**** Data for review ****

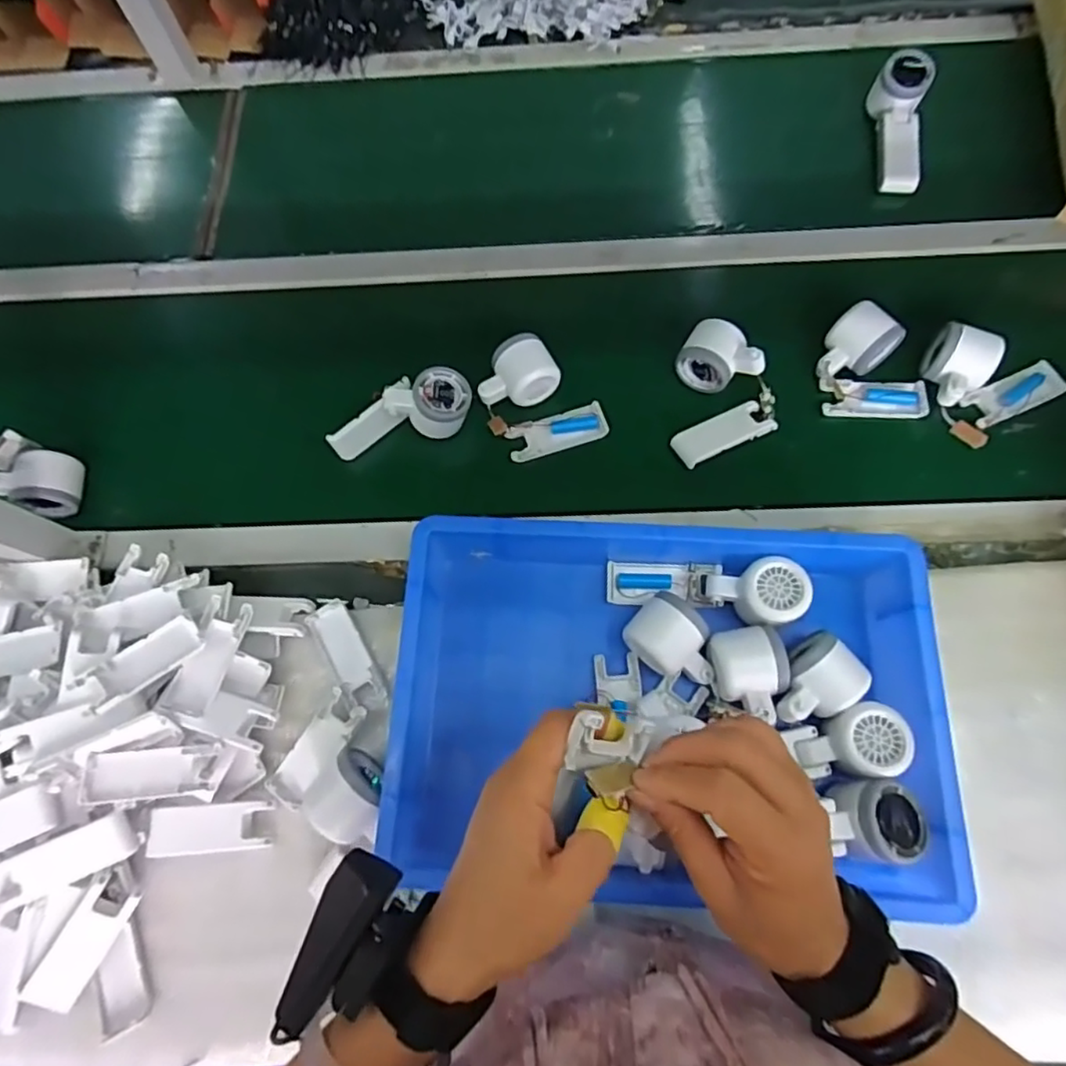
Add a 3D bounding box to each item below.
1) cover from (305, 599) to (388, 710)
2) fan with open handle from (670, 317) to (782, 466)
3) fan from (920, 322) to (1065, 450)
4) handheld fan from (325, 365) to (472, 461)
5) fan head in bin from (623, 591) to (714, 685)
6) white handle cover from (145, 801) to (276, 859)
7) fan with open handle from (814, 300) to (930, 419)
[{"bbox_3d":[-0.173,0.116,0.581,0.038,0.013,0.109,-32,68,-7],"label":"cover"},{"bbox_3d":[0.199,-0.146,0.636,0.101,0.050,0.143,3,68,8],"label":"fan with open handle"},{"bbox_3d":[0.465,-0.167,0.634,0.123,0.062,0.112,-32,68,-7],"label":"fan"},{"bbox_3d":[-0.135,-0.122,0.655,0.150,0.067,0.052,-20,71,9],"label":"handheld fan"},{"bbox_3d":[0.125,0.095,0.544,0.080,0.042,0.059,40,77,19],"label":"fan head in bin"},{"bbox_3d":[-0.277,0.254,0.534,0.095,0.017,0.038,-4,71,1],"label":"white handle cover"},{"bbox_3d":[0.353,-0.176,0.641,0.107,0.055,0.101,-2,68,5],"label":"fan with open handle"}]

****
**** Data for review ****

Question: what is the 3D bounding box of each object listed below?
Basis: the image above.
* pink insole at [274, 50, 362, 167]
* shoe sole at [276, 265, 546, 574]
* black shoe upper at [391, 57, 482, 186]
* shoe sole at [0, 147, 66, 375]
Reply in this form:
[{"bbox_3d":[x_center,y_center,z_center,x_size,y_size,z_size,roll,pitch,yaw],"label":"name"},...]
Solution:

****
**** Data for review ****

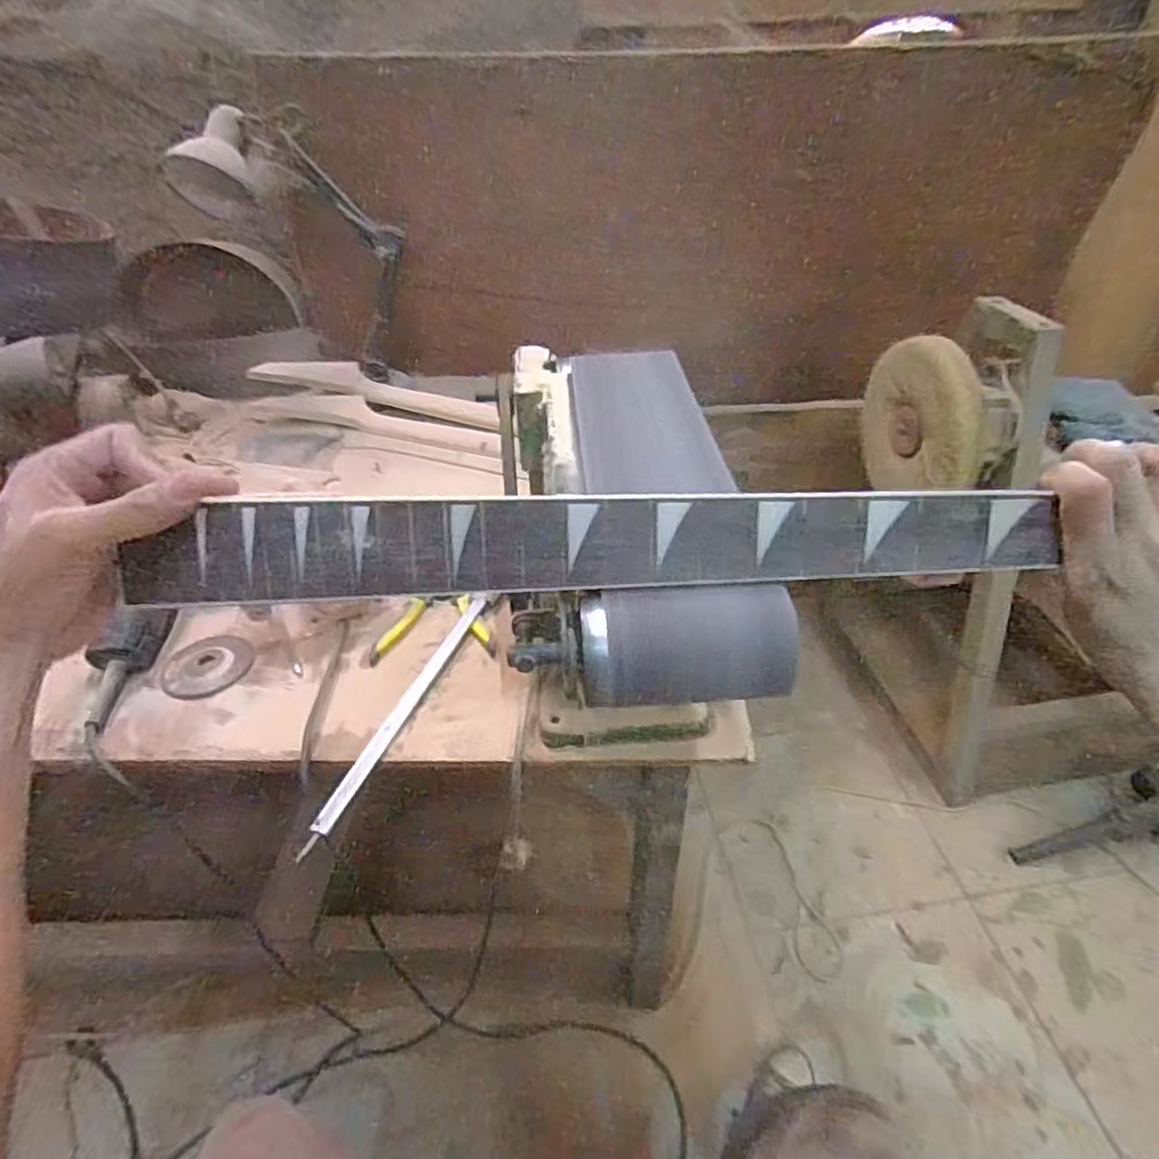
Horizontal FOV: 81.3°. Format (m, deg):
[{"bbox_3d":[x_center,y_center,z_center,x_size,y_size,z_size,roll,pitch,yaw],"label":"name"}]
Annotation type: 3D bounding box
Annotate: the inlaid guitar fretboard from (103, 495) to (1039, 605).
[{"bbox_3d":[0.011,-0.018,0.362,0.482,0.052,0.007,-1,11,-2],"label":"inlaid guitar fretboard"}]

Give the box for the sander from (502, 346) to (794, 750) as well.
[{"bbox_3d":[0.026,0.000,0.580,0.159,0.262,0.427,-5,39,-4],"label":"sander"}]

****

*The task*: Would you filter the records and copy each line that contains the word "below"?

*Response area*:
Add a 3D bounding box to each item below.
Question: what is the 3D bounding box of each object listed below?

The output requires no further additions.